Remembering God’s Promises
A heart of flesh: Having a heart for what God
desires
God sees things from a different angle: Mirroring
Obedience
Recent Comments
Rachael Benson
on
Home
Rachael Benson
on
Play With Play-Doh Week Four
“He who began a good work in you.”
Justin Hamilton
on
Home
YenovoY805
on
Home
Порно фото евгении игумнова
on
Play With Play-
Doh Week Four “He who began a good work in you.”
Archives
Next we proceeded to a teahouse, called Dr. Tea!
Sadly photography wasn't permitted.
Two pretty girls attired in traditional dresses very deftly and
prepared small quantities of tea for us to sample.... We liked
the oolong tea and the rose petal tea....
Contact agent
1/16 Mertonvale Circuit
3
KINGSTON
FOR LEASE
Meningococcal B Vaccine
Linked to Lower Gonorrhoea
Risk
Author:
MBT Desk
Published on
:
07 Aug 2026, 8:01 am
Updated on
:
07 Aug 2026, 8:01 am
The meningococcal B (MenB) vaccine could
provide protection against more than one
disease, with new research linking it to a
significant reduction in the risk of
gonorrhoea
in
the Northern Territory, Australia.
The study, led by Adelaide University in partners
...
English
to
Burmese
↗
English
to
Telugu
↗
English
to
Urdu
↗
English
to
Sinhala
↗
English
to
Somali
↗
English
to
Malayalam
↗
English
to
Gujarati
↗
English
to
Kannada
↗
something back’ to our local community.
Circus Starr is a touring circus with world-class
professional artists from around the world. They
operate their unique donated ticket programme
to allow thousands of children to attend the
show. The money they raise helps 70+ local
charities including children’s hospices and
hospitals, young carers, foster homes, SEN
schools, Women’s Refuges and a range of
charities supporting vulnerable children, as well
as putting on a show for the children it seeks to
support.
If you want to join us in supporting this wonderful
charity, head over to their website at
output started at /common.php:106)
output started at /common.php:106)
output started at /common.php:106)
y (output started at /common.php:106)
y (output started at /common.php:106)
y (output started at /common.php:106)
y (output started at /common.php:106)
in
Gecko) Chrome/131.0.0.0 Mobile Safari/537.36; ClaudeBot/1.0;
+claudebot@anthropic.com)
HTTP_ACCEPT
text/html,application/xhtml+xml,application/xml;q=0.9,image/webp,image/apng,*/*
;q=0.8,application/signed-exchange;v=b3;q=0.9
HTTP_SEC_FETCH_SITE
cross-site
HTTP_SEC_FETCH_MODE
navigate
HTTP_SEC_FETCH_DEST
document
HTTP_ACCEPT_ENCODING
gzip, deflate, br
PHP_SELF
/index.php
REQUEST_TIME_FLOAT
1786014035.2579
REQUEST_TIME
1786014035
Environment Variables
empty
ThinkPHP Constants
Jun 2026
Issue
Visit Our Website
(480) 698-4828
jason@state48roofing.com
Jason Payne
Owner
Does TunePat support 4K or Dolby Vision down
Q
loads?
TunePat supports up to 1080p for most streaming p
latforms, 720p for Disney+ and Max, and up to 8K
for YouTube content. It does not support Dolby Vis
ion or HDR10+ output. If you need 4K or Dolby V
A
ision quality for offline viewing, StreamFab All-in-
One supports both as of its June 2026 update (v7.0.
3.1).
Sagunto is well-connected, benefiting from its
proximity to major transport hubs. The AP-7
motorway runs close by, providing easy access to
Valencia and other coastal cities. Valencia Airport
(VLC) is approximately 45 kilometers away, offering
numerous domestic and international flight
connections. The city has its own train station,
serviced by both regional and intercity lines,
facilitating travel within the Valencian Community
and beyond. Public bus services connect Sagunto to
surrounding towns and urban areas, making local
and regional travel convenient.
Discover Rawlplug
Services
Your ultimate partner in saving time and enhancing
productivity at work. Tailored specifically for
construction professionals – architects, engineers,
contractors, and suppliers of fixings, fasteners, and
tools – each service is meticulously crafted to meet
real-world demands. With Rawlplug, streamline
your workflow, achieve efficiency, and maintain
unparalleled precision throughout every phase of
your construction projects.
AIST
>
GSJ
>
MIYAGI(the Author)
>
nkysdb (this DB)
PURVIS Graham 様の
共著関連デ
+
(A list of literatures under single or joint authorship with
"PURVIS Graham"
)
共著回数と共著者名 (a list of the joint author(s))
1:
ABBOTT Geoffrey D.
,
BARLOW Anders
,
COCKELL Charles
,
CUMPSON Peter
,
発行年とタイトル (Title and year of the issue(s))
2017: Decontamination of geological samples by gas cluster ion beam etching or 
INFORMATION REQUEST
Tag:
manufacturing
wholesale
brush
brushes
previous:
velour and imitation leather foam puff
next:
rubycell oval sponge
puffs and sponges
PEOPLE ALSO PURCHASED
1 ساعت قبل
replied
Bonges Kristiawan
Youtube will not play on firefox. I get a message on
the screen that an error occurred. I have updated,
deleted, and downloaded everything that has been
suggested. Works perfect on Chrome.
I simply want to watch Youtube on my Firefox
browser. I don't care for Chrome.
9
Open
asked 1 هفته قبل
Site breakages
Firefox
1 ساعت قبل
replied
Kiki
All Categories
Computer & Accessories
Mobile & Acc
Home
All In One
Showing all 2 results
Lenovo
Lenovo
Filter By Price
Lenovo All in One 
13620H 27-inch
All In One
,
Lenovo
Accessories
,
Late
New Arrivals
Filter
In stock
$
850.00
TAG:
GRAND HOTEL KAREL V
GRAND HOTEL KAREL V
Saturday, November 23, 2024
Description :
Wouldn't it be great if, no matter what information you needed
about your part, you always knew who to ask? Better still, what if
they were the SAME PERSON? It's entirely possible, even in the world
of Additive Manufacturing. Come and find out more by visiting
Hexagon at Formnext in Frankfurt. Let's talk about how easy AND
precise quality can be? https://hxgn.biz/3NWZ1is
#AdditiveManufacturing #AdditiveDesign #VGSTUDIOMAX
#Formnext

··········

** THE PROBLEM **
Among the lines above, count those containing "Mobile" and give only that count.

** PROBLEM SOLUTION **
2